Clustering is a very common data mining task and has a wide variety of applications from customer segmentation to grouping of text documents. K-means clustering was one of the examples I used on my blog post introducing R integration back in Tableau 8.1. Many others in Tableau community wrote similar articles explaining how different clustering techniques can be used in Tableau via R integration.

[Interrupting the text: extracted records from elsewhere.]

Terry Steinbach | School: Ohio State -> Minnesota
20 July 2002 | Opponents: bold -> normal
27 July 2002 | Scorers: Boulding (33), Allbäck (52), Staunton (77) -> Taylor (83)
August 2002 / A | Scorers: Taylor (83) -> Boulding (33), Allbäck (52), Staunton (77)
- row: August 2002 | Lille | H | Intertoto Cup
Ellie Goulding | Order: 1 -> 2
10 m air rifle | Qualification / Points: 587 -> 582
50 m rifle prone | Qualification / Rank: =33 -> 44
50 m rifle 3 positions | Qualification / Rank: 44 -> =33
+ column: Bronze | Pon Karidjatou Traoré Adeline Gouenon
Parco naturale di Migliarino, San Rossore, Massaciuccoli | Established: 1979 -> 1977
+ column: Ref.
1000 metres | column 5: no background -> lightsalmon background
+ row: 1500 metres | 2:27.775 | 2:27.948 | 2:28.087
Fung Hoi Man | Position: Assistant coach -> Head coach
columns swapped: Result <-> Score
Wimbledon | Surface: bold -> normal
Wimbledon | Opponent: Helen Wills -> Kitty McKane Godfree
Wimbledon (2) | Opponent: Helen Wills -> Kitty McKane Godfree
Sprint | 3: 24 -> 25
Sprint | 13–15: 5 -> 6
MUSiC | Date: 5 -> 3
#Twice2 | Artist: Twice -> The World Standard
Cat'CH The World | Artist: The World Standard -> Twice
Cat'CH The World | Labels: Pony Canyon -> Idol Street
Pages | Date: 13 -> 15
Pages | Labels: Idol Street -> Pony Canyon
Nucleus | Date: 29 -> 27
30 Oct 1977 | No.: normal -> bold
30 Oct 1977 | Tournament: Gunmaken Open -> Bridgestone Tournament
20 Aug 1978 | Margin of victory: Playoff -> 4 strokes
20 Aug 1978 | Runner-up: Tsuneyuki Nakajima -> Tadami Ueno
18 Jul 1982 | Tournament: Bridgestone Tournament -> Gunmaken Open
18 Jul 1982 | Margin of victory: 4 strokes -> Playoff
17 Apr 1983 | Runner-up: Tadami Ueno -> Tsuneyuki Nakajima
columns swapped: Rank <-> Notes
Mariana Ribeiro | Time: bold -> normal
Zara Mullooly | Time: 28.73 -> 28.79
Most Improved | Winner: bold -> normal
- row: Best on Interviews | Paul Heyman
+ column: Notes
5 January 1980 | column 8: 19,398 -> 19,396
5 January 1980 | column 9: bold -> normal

One thing I didn’t see getting much attention was time series clustering and using hierarchical clustering algorithms. So I thought it might be good to cover both in single post.
Let’s say you have multiple time series curves (stock prices, social media activity, temperature readings…) and want to group similar curves together. Series don’t necessarily align perfectly, in fact they could be even about events that are happening at different pace.
There are of course many algorithms to achieve this task but R conveniently offers a package for Dynamic Time Warping. Below is what my calculated field in Tableau looks like.
I started by loading the dtw package, then converted my data from long table format (all time series are in the same column) to wide table format (each series is a separate column).
I then computed distance matrix using dtw as my method and applied hierarchical clustering with average linkage. This gives a tree which I then prune to get the desired number of clusters.
And finally, data is converted back into a long table before being pulled back into Tableau.
Screenshot is from Tableau 10, but don’t worry if you’re not on the Beta program. You can download Tableau 8.1 version of the workbook from HERE. Enjoy!